My dad had a problem with him ehiem pro3 And emailed them saying the head was leaking and they told him the early eheims had problems like that and there was a recall, so they sent him a brand new head attachment, and then a couple weeks later sent him anthor one for no reason what so ever... Made me think they were awesome for that until I hear your stories, what do you guys think is the best filter out there?


----------



## coldmantis (Apr 5, 2010)

@Y2KGT

what is their 1800 number, didn't see it on the website.


----------



## Y2KGT (Jul 20, 2009)

coldmantis said:


> @Y2KGT
> 
> what is their 1800 number, didn't see it on the website.


http://www.eheimna.com/contents/index/locations

North American Headquarters
4226 St.
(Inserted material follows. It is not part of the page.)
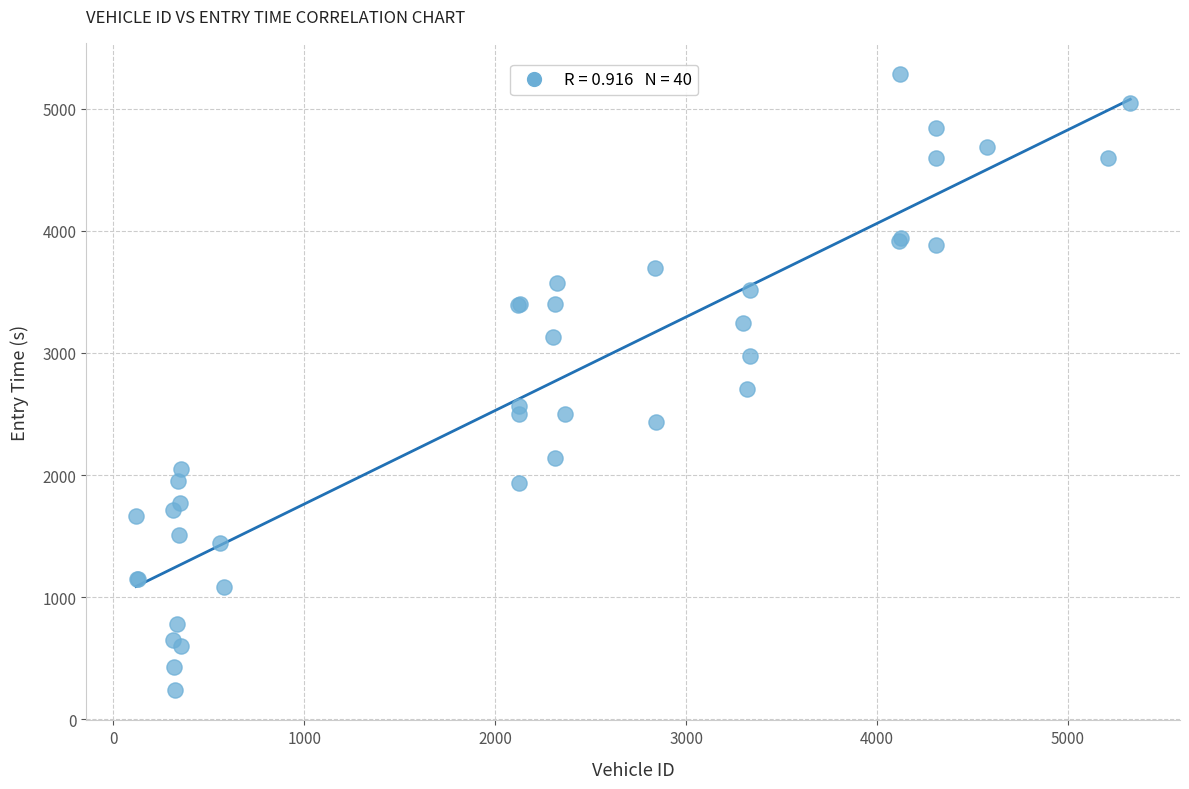

What Y value in the scatter plot is closest to 2765?

2703.1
Jean Blvd. Suite 209 
Dollard Des Ormeaux, Quebec H9G 1X5
Canada

Phone: 888-EHEIMNA - 888-343-4662

Fax: 514-624-2227


----------



## coldmantis (Apr 5, 2010)

thanks for the number
called them pressed 2 for support, was second in line. got to first and it said the person is on a call? called back and pressed 0 said the person is on the line?


----------



## Y2KGT (Jul 20, 2009)

coldmantis said:


> thanks for the number
> called them pressed 2 for support, was second in line. got to first and it said the person is on a call? called back and pressed 0 said the person is on the line?


Did you call during regular business hours? I would call back on Monday morning and just keep trying until you get someone live. And there is always Facebook.
--
Paul


----------



## coldmantis (Apr 5, 2010)

Y2KGT said:


> Did you call during regular business hours? I would call back on Monday morning and just keep trying until you get someone live. And there is always Facebook.
> --
> Paul


ya I called around 3pm, will give it a shot on monday and see what happens.


----------



## vraev (Mar 29, 2012)

I had same experience when I tried complaining about a noisy eheim 2213. They initially asked me for reciept. When I finally got it and sent it to them, they stopped responding to emails. Luckily, the filter still seems ok and is now quiter after changing the ceramic shaft. Although, my next purchase will be a fluval G3 or G6.


----------



## Tovarish (Nov 10, 2011)

I like their products but customer service.. well I am sure ALL of my 4 emails to them were lost somewhere..


----------